Alson Weber

Personal information
- Born: November 7, 1910 Waterloo, Ontario, Canada
- Died: December 29, 2005 (aged 95) Waterloo, Ontario, Canada

= Alson Weber =

Canadian volleyball player (1910–2005)

Alson Menno Weber (/ˈælsən ˈwiːbər/; November 7, 1910 – December 29, 2005) was a Canadian volleyball player. He played for the Kitchener-Waterloo Y.M.C.A. Volleyball Team from 1932 to 1946. The K-W YMCA team won the Ontario Senior Open Championship every year from 1932-1946, the Eastern Canadian Championship all three times that it was held in that period, and also many International Tournaments which involved Ontario and New York State teams.

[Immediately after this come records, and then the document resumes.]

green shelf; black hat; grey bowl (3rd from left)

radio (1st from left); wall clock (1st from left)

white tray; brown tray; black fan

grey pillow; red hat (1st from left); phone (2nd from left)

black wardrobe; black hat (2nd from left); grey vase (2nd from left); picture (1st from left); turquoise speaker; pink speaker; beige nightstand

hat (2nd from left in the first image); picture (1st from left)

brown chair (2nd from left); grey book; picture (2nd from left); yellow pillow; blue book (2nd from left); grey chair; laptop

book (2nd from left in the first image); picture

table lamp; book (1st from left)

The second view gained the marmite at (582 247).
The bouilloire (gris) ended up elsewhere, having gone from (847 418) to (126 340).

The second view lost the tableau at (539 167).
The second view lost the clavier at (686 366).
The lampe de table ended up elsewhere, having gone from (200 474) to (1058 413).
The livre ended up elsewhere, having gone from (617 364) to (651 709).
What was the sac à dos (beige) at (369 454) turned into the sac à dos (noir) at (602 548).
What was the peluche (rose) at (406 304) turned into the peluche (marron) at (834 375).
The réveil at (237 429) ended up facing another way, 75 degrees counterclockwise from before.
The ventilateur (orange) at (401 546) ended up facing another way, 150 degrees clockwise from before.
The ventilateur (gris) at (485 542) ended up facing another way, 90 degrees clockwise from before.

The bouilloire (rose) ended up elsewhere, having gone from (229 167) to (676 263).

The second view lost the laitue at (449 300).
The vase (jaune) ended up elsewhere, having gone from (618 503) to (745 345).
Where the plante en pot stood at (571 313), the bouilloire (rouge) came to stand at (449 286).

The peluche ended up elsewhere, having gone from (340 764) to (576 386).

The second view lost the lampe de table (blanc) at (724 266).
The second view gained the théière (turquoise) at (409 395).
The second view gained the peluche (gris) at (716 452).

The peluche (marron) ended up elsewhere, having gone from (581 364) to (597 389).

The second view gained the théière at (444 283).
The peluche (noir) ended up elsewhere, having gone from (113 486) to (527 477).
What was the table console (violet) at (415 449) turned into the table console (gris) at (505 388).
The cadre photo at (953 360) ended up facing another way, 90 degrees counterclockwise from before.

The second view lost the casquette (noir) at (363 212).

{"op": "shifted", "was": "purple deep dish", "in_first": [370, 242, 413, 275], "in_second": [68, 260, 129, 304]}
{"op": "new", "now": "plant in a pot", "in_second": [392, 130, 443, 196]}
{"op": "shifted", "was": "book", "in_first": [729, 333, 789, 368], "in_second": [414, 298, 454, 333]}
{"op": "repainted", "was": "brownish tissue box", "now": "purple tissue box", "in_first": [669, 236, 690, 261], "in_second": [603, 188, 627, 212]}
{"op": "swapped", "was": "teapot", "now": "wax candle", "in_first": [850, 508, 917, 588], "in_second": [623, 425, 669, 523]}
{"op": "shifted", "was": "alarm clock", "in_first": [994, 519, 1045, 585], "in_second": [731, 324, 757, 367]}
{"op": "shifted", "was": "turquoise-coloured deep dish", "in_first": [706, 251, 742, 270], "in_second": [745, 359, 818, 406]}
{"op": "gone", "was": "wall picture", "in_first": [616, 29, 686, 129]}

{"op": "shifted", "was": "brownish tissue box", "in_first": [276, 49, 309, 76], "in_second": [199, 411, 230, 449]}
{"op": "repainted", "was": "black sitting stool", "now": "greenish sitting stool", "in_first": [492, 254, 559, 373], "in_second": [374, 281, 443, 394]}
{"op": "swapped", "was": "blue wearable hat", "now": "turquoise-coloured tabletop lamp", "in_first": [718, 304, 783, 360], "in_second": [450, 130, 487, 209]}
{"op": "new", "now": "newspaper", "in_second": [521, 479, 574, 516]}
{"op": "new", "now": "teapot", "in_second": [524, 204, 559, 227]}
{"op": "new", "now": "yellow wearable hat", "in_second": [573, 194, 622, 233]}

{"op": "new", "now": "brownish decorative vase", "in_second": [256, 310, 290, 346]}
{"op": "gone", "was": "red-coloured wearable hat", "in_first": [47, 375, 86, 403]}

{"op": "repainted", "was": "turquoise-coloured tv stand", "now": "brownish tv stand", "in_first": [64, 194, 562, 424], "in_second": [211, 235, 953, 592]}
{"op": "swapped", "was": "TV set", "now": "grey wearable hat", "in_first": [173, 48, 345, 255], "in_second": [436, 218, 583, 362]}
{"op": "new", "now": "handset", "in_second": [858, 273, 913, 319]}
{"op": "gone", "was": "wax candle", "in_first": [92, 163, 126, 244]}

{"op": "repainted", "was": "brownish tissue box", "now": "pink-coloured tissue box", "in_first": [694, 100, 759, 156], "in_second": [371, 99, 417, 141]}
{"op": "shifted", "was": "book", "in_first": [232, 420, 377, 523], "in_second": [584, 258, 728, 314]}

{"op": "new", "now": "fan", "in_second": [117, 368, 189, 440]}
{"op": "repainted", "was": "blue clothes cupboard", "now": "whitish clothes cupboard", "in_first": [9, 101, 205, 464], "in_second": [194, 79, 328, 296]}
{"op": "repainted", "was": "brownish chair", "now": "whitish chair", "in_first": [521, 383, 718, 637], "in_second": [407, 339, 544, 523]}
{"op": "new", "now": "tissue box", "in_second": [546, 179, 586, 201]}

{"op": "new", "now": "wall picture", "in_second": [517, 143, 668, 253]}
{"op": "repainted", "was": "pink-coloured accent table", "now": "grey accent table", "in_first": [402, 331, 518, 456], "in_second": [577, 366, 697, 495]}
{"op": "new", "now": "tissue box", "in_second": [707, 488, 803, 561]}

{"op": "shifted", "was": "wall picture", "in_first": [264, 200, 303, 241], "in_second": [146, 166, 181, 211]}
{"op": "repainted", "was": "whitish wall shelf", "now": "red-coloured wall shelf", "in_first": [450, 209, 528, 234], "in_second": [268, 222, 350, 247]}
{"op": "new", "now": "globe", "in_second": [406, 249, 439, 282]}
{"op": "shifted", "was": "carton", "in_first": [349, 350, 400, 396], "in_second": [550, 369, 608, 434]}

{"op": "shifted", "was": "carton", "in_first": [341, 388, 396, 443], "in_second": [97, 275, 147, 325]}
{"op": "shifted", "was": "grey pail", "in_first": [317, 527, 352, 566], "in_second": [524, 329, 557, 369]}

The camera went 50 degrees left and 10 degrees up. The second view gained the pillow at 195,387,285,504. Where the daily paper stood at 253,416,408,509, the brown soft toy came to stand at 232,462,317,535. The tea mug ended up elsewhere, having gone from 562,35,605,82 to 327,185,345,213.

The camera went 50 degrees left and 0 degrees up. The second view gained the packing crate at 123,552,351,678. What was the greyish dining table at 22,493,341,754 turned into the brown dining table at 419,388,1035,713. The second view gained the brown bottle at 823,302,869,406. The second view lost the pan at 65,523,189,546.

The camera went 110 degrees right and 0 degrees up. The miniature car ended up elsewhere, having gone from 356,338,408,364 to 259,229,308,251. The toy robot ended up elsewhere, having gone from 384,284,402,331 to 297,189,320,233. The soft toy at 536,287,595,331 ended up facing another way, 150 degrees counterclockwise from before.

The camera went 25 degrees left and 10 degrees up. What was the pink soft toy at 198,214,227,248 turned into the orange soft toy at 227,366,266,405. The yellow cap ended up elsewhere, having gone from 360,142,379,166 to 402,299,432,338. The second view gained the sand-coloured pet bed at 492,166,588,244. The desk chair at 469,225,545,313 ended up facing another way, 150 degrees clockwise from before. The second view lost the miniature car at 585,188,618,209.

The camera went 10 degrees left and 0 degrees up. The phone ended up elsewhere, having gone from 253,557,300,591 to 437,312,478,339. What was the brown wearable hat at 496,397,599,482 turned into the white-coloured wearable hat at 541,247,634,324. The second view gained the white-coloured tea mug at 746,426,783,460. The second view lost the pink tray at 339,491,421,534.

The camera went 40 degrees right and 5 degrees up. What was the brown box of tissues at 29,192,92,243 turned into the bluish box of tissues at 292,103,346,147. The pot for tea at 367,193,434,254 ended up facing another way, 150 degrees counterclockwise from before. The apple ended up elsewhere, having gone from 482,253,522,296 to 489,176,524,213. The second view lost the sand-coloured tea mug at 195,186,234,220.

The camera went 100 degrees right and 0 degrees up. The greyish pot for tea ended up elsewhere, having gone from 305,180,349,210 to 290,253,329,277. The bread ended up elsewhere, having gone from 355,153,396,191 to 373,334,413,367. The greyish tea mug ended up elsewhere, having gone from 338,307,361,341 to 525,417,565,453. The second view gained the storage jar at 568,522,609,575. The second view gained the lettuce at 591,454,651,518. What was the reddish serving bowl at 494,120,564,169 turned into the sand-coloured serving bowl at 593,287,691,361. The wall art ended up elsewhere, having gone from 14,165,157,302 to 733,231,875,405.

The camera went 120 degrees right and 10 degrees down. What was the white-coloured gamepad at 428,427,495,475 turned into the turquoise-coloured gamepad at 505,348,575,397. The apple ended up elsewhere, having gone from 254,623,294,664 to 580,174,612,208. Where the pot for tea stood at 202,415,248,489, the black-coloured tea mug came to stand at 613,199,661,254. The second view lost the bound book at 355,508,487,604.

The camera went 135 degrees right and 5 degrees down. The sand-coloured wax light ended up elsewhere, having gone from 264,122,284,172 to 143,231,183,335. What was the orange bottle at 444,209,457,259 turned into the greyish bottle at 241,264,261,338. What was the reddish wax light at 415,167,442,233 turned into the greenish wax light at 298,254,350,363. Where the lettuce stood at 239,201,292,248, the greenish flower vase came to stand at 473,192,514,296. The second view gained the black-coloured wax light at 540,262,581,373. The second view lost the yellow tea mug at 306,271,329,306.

In 1939 the K-W YMCA team competed at the United States National Championships. They were defeated by the Houston, Texas team, which went on to win the US national championship.

Weber's teammates included Carl Dunke, Jim McLeod, Delton Kropf, Henry Enns, Arthur Youngman, Lloyd Current and Morton Devitt. Alson Weber is honoured in the Waterloo County, Ontario and Canadian Sports Hall of Fame. The K-W YMCA team is also honoured in the Waterloo County Hall of Fame.

Weber spent the better part of his life in Waterloo, Ontario. He was predeceased by his wife, Lorraine Weber (Snyder) in 1988. He has three sons, John, Jim, and Ross.